> Your goal: The task calls for every entry to be printed word for word, without the images.
[Supplied information]
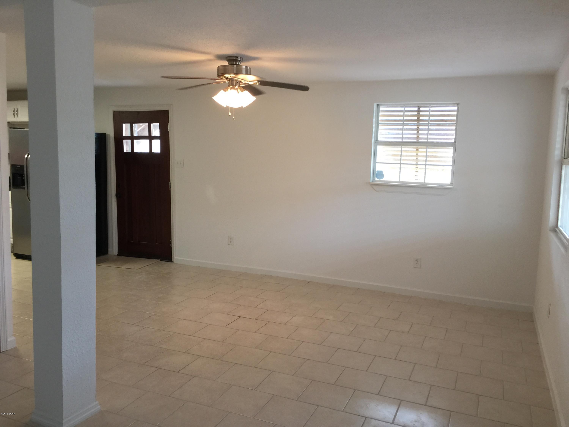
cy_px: 214
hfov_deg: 61.7
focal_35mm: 29
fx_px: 477
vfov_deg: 48.2
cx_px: 284
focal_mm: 4.15
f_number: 2.2
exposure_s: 1/15
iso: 40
[/Supplied information]
> Answer:
cy_px: 214
hfov_deg: 61.7
focal_35mm: 29
fx_px: 477
vfov_deg: 48.2
cx_px: 284
focal_mm: 4.15
f_number: 2.2
exposure_s: 1/15
iso: 40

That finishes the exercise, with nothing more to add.